» About this task:
What is the number of lines in this listing that include the string "center"? Answer with that number by itself.

(Provided data)

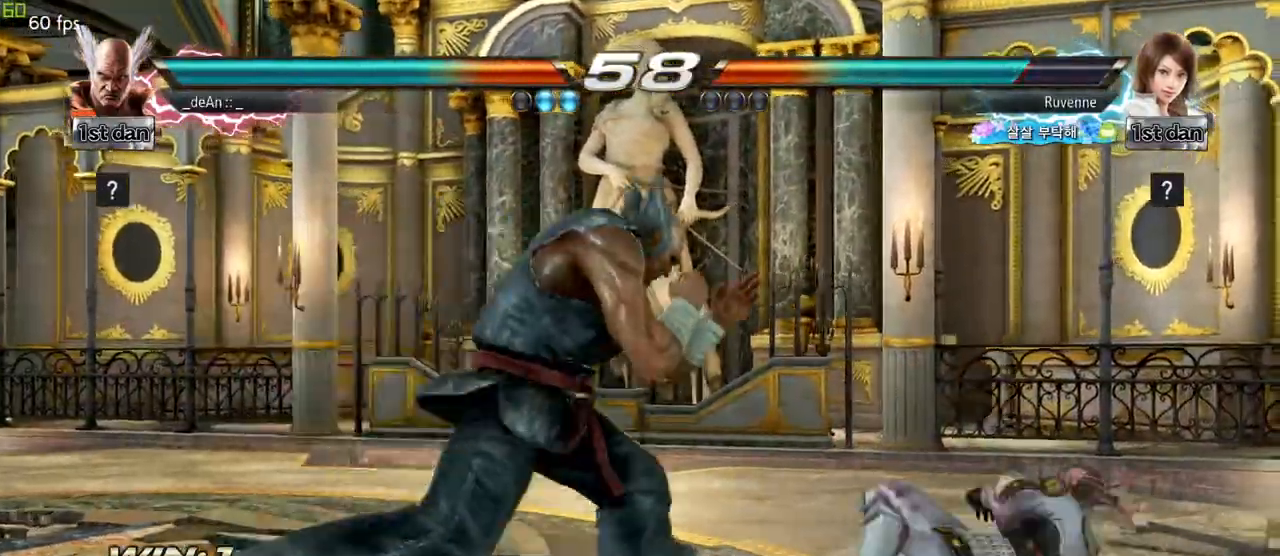
Gameplay with a controller (arcade stick); each line is a JSON object with the inputs held at the frame after it. "events" lists button and stick changes between this image and that frame as [ms after this image, input, new state], when the widget could be followed in between. Not read: L3 R3 other_buttons.
{"buttons": [], "left_stick": "center", "events": [[50, "CIRCLE", "up"], [233, "left_stick", "center"]]}
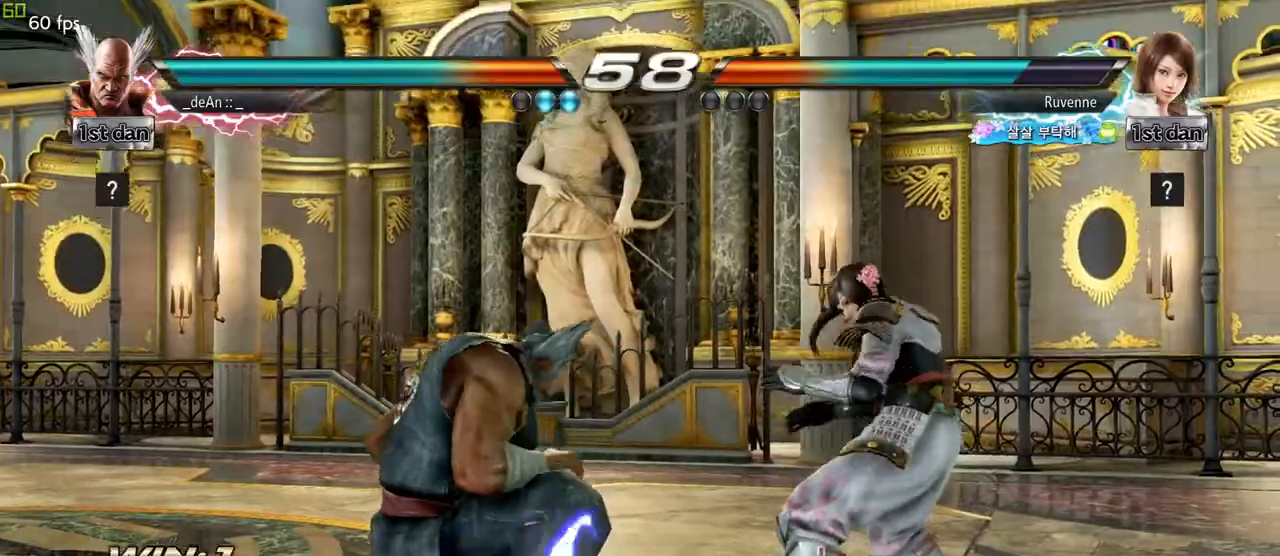
{"buttons": [], "left_stick": "left", "events": [[33, "left_stick", "left"], [83, "left_stick", "center"], [183, "left_stick", "left"], [300, "left_stick", "center"], [383, "left_stick", "left"]]}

(End Provided data)

» Task solution:
2